Marketing yang sejatinya adalah kombinasi science & art perlahan-lahan semakin banyak dilihat sebagai sesuatu yang bisa diprediksi dan dihitung dengan tingkat akurasi tinggi, lepas dari konteksnya. Berbagai mitos tentang digital marketing pun berkembang dan dipercaya secara turun temurun. Melengkapi tulisan lain di edisi ini yang sudah membahas berbagai macam mitos yang beredar, saya pun tertarik untuk membahas berbagai macam bias psikologi yang mendorong tumbuh suburnya mitos-mitos tersebut.

Availability Bias

Ini adalah kecenderungan untuk menghargai lebih apa pun yang tersedia dan bisa diukur. Bagaimana digital marketing bisa di over-value oleh para marketer juga tidak bisa lepas dari bias ini. Traditional marketing dengan segala kelebihannya meninggalkan satu celah yang kemudian bisa dimanfaatkan oleh digital marketing, yaitu kemudahan untuk bisa mengukur banyak hal.

Ketika banyak traditional marketing channel hadir dengan tanpa data pasti tentang dampak yang diciptakan, digital marketing menjadi mudah sekali diterima karena hampir setiap output bisa dihitung. Impression, reach, frequency, klik, install, purchase, repurchase, semuanya bisa dihitung dan merupakan data real, ketimbang data statistik hasil interpolasi.

Ketersediaan data ini juga yang membuat digital marketing jadi opsi yang menarik. Terutama di mata mereka yang minim pengalaman dan mendambakan kepastian.

Apakah digital marketing lebih powerful daripada traditional marketing? Belum tentu. Ini amat sangat bergantung pada konteksnya. Namun ketersediaan data dari digital marketing dibandingkan dengan traditional marketing sering kali mendorong availability bias untuk masuk. Intinya, kita menghargai digital marketing sesederhana karena banyaknya data yang tersedia (available) ketimbang traditional marketing.

Ambiguity Bias

Otak manusia diciptakan untuk selalu berusaha mencari pegangan. Dalam banyak hal kita berusaha merasionalisasi bahkan untuk hal-hal yang sebenarnya tidak bisa diukur secara logis. Dan ketika ada penjelasan logisnya kita kurang percaya diri memilihnya. Bagaimana banyak keputusan dalam hidup kita selalu diwarnai oleh rasionalisasi, termasuk bagaimana kita berusaha merasionalisasi keputusan kita untuk jatuh cinta pada seseorang.

Kita bisa menjelaskan panjang lebar tentang kenapa kita menyukai seseorang. Mengapa saya menyebutnya sebagai rasionalisasi, karena jatuh cinta adalah soal perasaan, dan perasaan tidak melulu rasional. Bahkan ketika berbagai macam kriteria mengapa kita jatuh cinta pada seseorang juga terpenuhi pada orang lain, tidak semerta-merta membuat kita jatuh cinta pada orang lain tersebut.

Logika yang sama juga berlaku pada digital marketing dan traditional marketing. Begitu banyaknya hal yang tak terukur di traditional marketing membuat marketer-marketer muda relatif tidak nyaman kepadanya, dan memilih untuk mengalokasikan dana marketing lebih besar ke digital marketing yang lebih memberikan gambaran terukur.

Fundamental Attribution Error

Bias ini adalah kecenderungan kita untuk mengatribusikan sesuatu kejadian pada hal yang tidak sepenuhnya berperan. Ketersediaan banyak data pada digital marketing seringkali membuat kita over-value terhadap digital marketing, dan mendiskon kontribusi channel lain yang sebenarnya juga berkontribusi terhadap performa marketing kita.

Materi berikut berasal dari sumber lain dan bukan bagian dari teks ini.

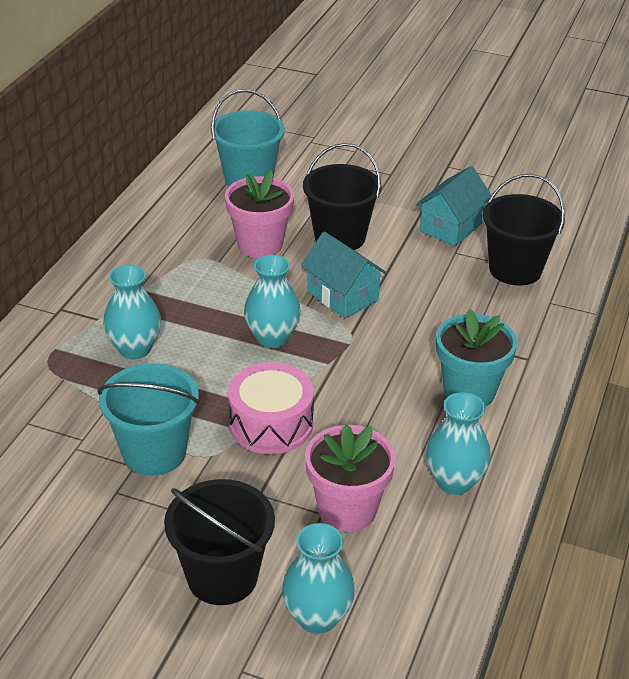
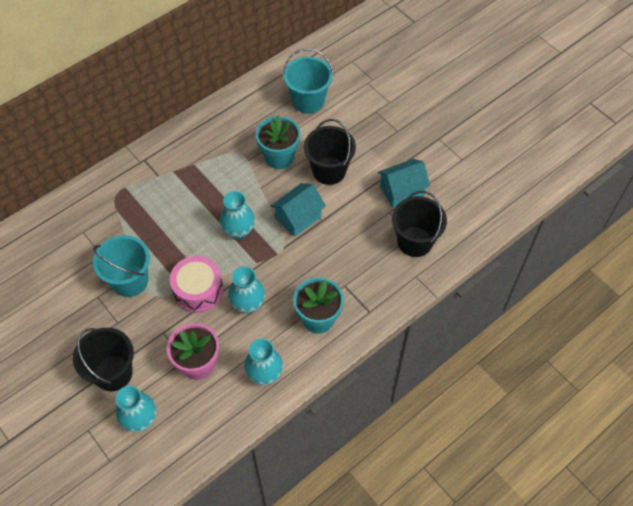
camera: 30 degrees right, 20 degrees up
(135, 349) = (163, 206): turquoise vase -> turquoise vase (248, 304)
(260, 245) = (279, 157): pink flower pot -> turquoise flower pot
(342, 296) = (298, 217): turquoise house -> turquoise house turned 60 degrees clockwise

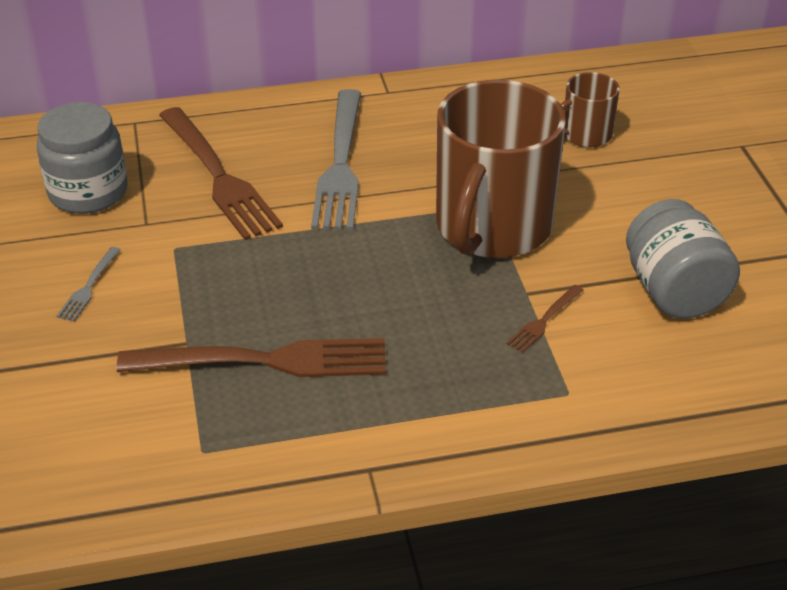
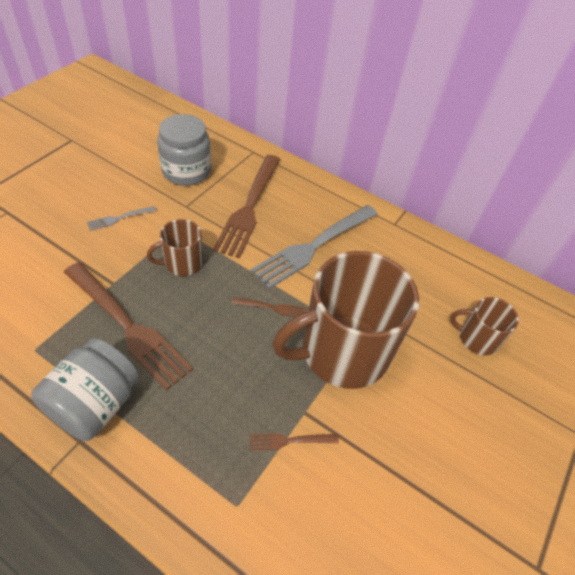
camera: 40 degrees right, 10 degrees up
(230, 273) = (182, 263): none -> brown mug
(380, 242) = (272, 308): none -> brown fork
(674, 291) = (394, 500): grey jar -> grey jar (95, 404)

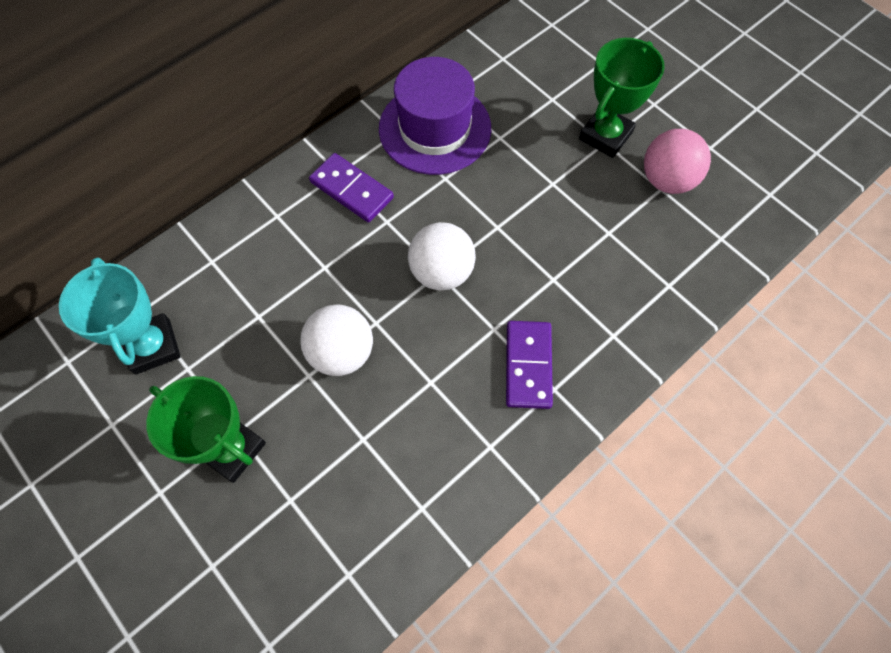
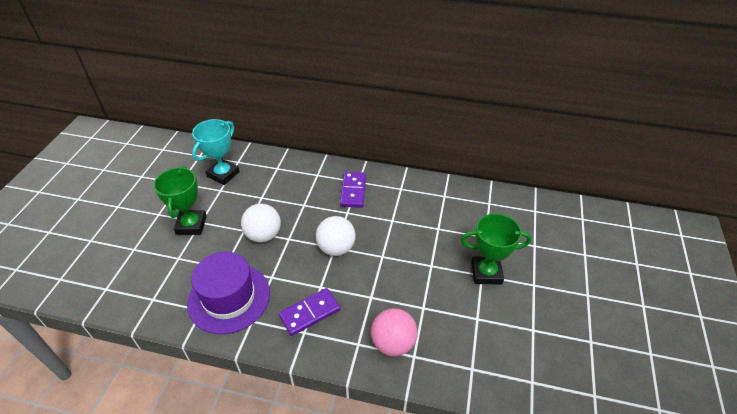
camera: 55 degrees right, 20 degrees down
(435, 128) = (417, 201): purple hat -> purple hat (229, 298)
(667, 180) = (486, 318): pink ball -> pink ball (393, 343)

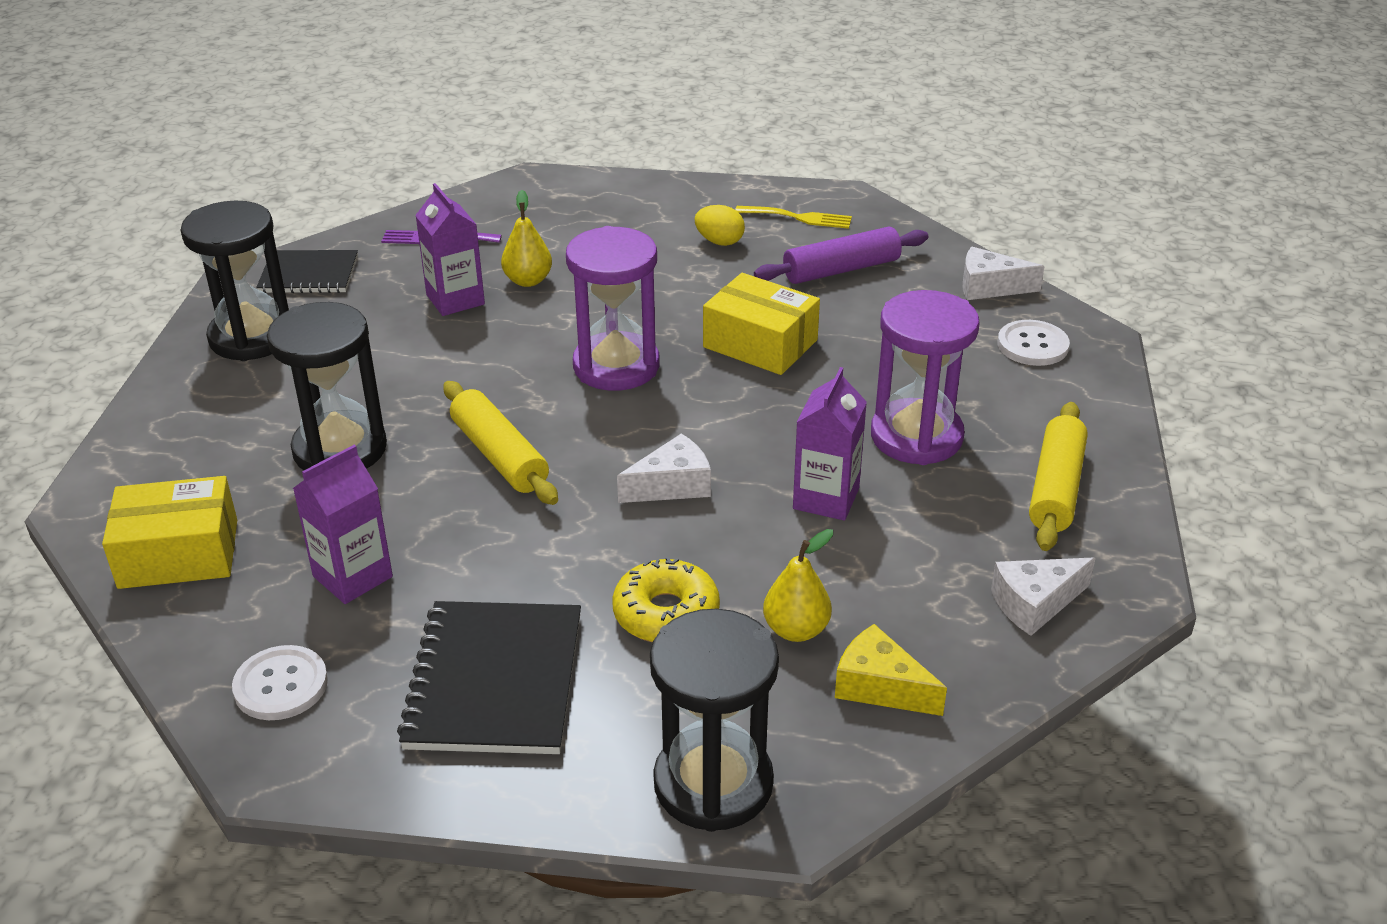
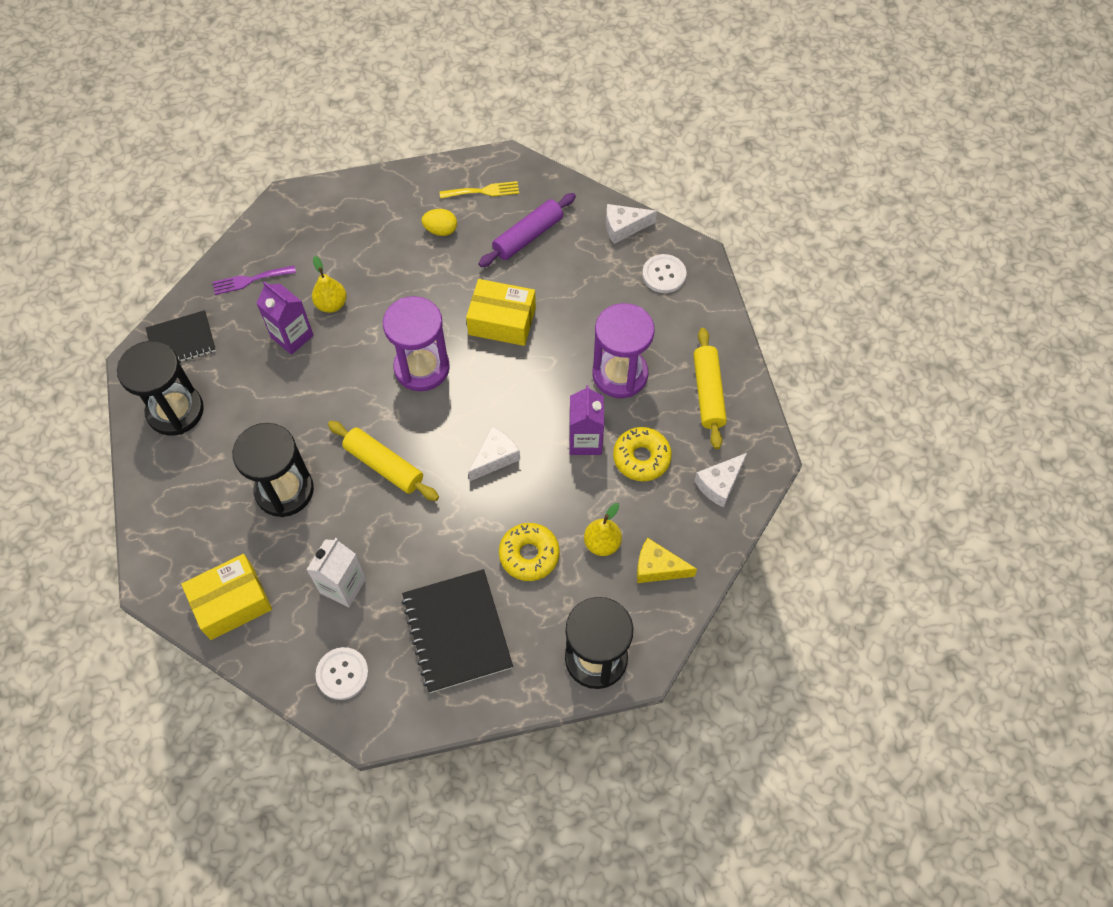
camera: 20 degrees left, 25 degrees up
(352, 576) = (343, 586): purple carton -> white carton
(910, 540) = (641, 458): none -> yellow donut

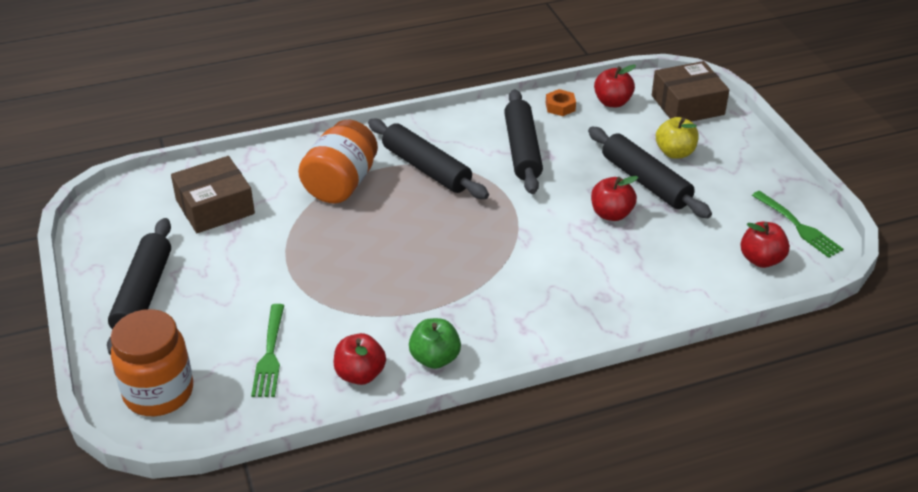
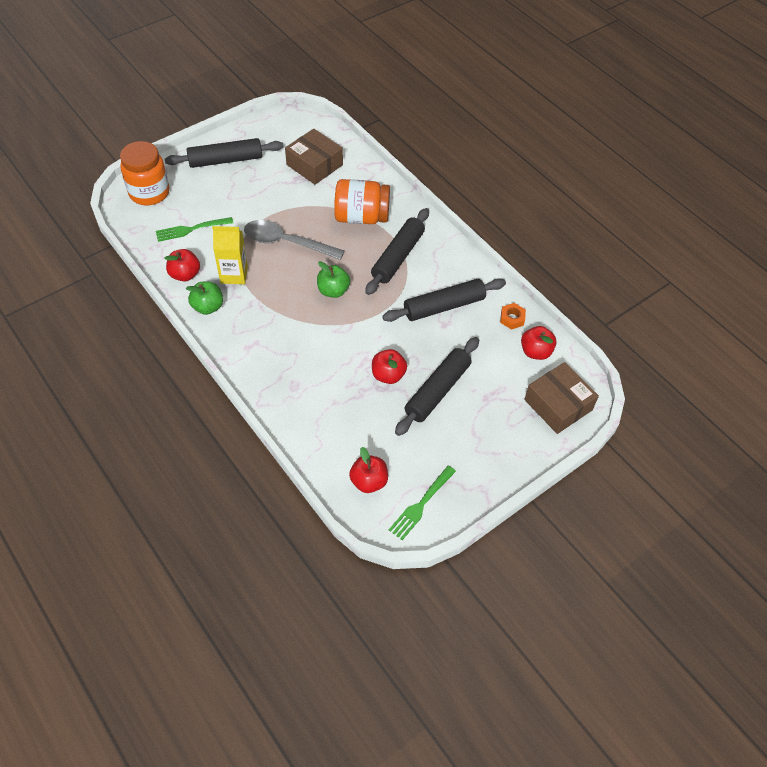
camera: 70 degrees right, 15 degrees up
(351, 259) = (287, 242): none -> grey spoon
(385, 322) = (234, 274): none -> yellow carton
(458, 233) = (333, 291): none -> green apple
(675, 152) = (484, 405): yellow apple -> none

Hal ini amatlah wajar mengingat otak manusia selalu berusaha mencari “pembenaran” terhadap apapun sehingga otak tidak “gelisah” menyaksikan suatu output terjadi tanpa penjelasan yang masuk akal. Keberhasilan marketing untuk memberikan hasil dalam waktu relatif singkat seringkali dimonopoli oleh berbagai effort digital marketing. Berbagai upaya non digital yang pernah dilakukan sebelumnya seolah-olah tidak berhak mendapat pengakuan atas kontribusinya.

Padahal jika kita mengerti bagaimana biddable media pada digital marketing bekerja maka kita akan memahami bahwa performa dan besaran biaya yang ditentukan oleh platform tidak bisa dilepaskan dari faktor likeliness to be clicked. Semakin besar kemungkinan sebuah iklan untuk direspons oleh konsumen, maka semakin murah biaya digital marketing yang dibutuhkan.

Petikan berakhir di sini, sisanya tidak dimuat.